==== The data ====
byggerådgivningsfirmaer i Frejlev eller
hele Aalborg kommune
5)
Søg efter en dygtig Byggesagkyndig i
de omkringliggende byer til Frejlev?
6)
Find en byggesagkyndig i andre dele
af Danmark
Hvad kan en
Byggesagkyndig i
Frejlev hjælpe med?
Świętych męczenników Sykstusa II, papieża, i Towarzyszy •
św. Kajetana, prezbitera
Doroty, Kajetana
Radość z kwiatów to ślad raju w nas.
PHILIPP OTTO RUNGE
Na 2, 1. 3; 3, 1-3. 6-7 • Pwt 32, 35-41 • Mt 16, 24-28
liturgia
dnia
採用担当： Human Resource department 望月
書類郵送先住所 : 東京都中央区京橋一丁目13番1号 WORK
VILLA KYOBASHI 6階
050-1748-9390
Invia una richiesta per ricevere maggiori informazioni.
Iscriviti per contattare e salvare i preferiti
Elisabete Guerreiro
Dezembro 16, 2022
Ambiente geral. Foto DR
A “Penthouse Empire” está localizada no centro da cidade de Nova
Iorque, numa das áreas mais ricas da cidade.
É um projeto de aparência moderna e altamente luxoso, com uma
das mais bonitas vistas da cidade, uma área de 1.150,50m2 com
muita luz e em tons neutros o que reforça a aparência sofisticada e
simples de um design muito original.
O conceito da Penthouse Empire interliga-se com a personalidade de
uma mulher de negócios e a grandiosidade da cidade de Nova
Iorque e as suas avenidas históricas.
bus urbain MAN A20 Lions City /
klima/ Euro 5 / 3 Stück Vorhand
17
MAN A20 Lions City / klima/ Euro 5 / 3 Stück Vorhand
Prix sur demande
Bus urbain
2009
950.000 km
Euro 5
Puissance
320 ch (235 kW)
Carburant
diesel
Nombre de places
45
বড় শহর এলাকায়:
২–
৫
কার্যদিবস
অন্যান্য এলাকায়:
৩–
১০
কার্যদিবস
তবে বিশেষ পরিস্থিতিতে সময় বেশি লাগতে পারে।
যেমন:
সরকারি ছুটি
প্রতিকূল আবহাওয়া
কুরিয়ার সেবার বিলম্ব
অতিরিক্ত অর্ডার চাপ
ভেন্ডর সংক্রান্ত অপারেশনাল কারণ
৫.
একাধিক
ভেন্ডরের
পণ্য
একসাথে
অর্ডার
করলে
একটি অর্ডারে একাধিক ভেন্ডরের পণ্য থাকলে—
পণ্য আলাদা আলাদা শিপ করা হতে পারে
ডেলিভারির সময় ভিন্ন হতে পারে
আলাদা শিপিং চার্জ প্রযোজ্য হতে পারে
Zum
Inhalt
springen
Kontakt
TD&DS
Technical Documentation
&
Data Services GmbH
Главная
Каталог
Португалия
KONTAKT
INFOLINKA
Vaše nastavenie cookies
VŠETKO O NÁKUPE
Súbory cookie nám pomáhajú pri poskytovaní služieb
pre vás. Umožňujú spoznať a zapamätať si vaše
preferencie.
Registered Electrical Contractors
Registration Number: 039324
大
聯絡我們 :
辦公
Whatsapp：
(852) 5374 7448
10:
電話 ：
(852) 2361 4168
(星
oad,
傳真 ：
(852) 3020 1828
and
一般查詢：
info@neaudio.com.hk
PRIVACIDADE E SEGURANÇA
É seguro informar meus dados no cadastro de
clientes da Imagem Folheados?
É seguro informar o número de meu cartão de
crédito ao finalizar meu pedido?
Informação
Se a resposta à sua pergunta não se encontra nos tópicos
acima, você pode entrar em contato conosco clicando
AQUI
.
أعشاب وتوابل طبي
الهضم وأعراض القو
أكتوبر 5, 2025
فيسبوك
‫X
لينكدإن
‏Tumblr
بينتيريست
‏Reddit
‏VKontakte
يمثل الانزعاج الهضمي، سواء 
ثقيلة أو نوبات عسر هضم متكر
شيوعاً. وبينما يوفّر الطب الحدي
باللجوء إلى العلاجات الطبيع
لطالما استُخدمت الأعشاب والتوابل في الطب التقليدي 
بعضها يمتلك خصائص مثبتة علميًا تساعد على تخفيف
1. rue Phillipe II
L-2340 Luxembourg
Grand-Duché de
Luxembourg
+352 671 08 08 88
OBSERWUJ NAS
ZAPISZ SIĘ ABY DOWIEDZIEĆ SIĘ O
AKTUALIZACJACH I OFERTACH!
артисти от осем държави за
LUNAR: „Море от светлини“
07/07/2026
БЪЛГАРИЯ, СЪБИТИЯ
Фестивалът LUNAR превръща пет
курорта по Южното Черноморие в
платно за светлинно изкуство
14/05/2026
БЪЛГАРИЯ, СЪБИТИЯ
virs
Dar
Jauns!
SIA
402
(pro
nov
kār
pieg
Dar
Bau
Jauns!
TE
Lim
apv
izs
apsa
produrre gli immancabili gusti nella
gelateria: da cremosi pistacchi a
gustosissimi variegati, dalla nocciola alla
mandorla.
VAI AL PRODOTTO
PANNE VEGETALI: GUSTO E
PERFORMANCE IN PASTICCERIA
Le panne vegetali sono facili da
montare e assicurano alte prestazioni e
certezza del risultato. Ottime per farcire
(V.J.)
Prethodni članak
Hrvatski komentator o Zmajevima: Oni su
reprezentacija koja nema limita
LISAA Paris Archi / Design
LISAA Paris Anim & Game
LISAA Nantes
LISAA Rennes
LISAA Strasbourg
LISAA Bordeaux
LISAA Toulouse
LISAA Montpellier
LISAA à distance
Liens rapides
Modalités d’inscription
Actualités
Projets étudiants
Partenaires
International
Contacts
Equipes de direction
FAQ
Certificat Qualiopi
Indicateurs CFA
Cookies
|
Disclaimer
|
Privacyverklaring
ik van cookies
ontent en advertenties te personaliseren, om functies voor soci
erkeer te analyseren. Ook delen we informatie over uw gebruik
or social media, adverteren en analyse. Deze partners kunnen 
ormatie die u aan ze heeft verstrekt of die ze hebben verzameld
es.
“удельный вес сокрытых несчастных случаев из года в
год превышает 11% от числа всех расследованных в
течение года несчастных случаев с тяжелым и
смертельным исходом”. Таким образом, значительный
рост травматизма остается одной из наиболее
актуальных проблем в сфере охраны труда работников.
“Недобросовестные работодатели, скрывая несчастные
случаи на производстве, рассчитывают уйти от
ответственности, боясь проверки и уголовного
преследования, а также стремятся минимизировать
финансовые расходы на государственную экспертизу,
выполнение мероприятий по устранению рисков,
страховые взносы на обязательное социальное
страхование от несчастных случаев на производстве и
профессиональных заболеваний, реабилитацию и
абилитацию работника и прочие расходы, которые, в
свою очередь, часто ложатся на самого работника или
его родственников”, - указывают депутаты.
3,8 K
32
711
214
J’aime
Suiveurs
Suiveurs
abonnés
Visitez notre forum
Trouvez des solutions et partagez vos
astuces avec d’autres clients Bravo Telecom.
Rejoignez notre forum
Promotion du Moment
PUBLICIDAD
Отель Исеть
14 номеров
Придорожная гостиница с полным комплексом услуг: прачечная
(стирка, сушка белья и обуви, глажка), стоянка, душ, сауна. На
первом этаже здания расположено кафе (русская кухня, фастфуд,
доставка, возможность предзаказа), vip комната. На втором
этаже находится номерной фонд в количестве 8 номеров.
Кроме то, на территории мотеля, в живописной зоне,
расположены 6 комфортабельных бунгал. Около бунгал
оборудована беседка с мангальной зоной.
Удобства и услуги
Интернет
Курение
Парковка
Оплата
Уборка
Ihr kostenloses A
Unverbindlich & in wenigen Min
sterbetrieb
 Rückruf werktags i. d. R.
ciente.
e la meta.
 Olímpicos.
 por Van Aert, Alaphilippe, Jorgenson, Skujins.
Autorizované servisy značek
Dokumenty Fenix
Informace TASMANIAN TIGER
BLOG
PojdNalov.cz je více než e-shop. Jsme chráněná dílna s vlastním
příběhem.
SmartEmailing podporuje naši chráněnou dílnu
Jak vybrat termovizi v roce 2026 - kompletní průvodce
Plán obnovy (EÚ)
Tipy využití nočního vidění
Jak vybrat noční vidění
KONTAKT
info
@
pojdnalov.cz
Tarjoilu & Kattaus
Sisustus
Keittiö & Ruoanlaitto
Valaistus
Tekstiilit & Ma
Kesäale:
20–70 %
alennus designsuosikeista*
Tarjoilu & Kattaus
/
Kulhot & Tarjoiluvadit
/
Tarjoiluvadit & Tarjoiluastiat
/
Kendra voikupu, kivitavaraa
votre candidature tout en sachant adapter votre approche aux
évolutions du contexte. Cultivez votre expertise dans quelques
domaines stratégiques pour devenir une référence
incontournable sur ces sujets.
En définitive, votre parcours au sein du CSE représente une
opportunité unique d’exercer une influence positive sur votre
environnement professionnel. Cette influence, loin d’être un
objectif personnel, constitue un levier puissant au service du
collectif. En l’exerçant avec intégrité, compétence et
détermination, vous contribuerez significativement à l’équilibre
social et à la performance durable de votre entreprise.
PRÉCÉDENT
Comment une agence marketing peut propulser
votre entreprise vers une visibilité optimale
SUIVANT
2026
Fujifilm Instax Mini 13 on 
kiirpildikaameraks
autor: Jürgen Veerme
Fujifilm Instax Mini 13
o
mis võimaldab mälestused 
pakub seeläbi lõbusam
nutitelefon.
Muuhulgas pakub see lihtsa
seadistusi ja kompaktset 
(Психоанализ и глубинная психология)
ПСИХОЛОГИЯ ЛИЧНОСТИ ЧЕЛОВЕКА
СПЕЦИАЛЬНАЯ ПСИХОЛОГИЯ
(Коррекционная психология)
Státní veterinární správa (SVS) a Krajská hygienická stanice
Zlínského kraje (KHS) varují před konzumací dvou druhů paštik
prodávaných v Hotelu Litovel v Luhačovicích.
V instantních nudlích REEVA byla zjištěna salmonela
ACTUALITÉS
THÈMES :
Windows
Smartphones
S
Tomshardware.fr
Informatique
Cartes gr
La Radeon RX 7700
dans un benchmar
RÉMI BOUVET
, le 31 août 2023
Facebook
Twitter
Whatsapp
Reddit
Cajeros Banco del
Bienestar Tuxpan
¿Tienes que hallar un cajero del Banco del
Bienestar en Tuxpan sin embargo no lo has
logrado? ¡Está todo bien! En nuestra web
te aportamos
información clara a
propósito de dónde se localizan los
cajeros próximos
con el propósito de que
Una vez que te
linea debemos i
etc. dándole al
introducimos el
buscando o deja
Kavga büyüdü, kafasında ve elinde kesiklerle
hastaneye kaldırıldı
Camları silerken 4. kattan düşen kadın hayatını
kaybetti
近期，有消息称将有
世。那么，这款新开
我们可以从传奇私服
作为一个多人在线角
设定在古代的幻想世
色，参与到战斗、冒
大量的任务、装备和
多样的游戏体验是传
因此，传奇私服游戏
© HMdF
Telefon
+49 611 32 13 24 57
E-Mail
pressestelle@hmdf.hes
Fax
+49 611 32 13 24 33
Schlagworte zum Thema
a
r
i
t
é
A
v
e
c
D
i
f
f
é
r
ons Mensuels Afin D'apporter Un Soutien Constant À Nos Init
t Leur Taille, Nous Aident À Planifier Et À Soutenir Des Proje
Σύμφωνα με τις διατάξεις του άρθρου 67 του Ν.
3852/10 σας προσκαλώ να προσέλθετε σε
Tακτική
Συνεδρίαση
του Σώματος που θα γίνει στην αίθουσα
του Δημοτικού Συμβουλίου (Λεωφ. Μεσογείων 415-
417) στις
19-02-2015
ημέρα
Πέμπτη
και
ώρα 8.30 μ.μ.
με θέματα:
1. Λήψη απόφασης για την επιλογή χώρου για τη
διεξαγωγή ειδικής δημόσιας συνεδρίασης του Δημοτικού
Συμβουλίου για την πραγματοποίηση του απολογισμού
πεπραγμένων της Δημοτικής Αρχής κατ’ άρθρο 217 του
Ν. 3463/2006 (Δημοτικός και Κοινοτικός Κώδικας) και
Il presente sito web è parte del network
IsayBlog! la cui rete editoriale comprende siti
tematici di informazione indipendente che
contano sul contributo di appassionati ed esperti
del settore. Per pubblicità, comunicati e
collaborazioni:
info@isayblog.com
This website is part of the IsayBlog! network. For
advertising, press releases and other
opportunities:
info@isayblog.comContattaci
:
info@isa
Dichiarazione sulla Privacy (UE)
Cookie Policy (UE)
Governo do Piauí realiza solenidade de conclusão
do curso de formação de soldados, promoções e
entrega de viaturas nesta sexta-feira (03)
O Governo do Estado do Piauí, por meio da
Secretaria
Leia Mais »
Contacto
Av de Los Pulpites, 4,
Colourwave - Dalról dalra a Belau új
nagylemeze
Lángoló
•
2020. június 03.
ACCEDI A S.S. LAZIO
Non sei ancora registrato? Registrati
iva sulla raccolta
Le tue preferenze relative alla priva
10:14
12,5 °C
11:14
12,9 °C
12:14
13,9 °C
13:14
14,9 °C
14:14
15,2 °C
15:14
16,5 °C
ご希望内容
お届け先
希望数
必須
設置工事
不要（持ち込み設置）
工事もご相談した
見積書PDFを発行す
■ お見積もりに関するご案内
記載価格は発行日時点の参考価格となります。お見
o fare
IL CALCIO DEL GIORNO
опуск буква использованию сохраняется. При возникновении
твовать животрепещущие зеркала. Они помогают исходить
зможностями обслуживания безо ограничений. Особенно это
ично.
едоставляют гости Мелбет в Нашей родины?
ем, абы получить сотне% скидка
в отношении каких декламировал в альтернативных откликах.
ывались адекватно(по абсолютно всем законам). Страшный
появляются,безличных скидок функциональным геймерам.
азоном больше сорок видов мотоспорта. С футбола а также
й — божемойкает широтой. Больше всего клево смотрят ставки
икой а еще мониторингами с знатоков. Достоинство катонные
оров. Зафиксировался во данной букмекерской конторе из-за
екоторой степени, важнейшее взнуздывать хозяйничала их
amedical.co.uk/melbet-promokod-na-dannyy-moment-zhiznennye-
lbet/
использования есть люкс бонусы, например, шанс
====
__About this exercise__
Format the records, from the start through the line containing "Registered Electrical Contractors", as a Markdown table with two columns, Row and Line. Number each line and skip blank lines.

__Result for this task__
| Row | Line |
|---|---|
| 1 | byggerådgivningsfirmaer i Frejlev eller |
| 2 | hele Aalborg kommune |
| 3 | 5) |
| 4 | Søg efter en dygtig Byggesagkyndig i |
| 5 | de omkringliggende byer til Frejlev? |
| 6 | 6) |
| 7 | Find en byggesagkyndig i andre dele |
| 8 | af Danmark |
| 9 | Hvad kan en |
| 10 | Byggesagkyndig i |
| 11 | Frejlev hjælpe med? |
| 12 | Świętych męczenników Sykstusa II, papieża, i Towarzyszy • |
| 13 | św. Kajetana, prezbitera |
| 14 | Doroty, Kajetana |
| 15 | Radość z kwiatów to ślad raju w nas. |
| 16 | PHILIPP OTTO RUNGE |
| 17 | Na 2, 1. 3; 3, 1-3. 6-7 • Pwt 32, 35-41 • Mt 16, 24-28 |
| 18 | liturgia |
| 19 | dnia |
| 20 | 採用担当： Human Resource department 望月 |
| 21 | 書類郵送先住所 : 東京都中央区京橋一丁目13番1号 WORK |
| 22 | VILLA KYOBASHI 6階 |
| 23 | 050-1748-9390 |
| 24 | Invia una richiesta per ricevere maggiori informazioni. |
| 25 | Iscriviti per contattare e salvare i preferiti |
| 26 | Elisabete Guerreiro |
| 27 | Dezembro 16, 2022 |
| 28 | Ambiente geral. Foto DR |
| 29 | A “Penthouse Empire” está localizada no centro da cidade de Nova |
| 30 | Iorque, numa das áreas mais ricas da cidade. |
| 31 | É um projeto de aparência moderna e altamente luxoso, com uma |
| 32 | das mais bonitas vistas da cidade, uma área de 1.150,50m2 com |
| 33 | muita luz e em tons neutros o que reforça a aparência sofisticada e |
| 34 | simples de um design muito original. |
| 35 | O conceito da Penthouse Empire interliga-se com a personalidade de |
| 36 | uma mulher de negócios e a grandiosidade da cidade de Nova |
| 37 | Iorque e as suas avenidas históricas. |
| 38 | bus urbain MAN A20 Lions City / |
| 39 | klima/ Euro 5 / 3 Stück Vorhand |
| 40 | 17 |
| 41 | MAN A20 Lions City / klima/ Euro 5 / 3 Stück Vorhand |
| 42 | Prix sur demande |
| 43 | Bus urbain |
| 44 | 2009 |
| 45 | 950.000 km |
| 46 | Euro 5 |
| 47 | Puissance |
| 48 | 320 ch (235 kW) |
| 49 | Carburant |
| 50 | diesel |
| 51 | Nombre de places |
| 52 | 45 |
| 53 | বড় শহর এলাকায়: |
| 54 | ২– |
| 55 | ৫ |
| 56 | কার্যদিবস |
| 57 | অন্যান্য এলাকায়: |
| 58 | ৩– |
| 59 | ১০ |
| 60 | কার্যদিবস |
| 61 | তবে বিশেষ পরিস্থিতিতে সময় বেশি লাগতে পারে। |
| 62 | যেমন: |
| 63 | সরকারি ছুটি |
| 64 | প্রতিকূল আবহাওয়া |
| 65 | কুরিয়ার সেবার বিলম্ব |
| 66 | অতিরিক্ত অর্ডার চাপ |
| 67 | ভেন্ডর সংক্রান্ত অপারেশনাল কারণ |
| 68 | ৫. |
| 69 | একাধিক |
| 70 | ভেন্ডরের |
| 71 | পণ্য |
| 72 | একসাথে |
| 73 | অর্ডার |
| 74 | করলে |
| 75 | একটি অর্ডারে একাধিক ভেন্ডরের পণ্য থাকলে— |
| 76 | পণ্য আলাদা আলাদা শিপ করা হতে পারে |
| 77 | ডেলিভারির সময় ভিন্ন হতে পারে |
| 78 | আলাদা শিপিং চার্জ প্রযোজ্য হতে পারে |
| 79 | Zum |
| 80 | Inhalt |
| 81 | springen |
| 82 | Kontakt |
| 83 | TD&DS |
| 84 | Technical Documentation |
| 85 | & |
| 86 | Data Services GmbH |
| 87 | Главная |
| 88 | Каталог |
| 89 | Португалия |
| 90 | KONTAKT |
| 91 | INFOLINKA |
| 92 | Vaše nastavenie cookies |
| 93 | VŠETKO O NÁKUPE |
| 94 | Súbory cookie nám pomáhajú pri poskytovaní služieb |
| 95 | pre vás. Umožňujú spoznať a zapamätať si vaše |
| 96 | preferencie. |
| 97 | Registered Electrical Contractors |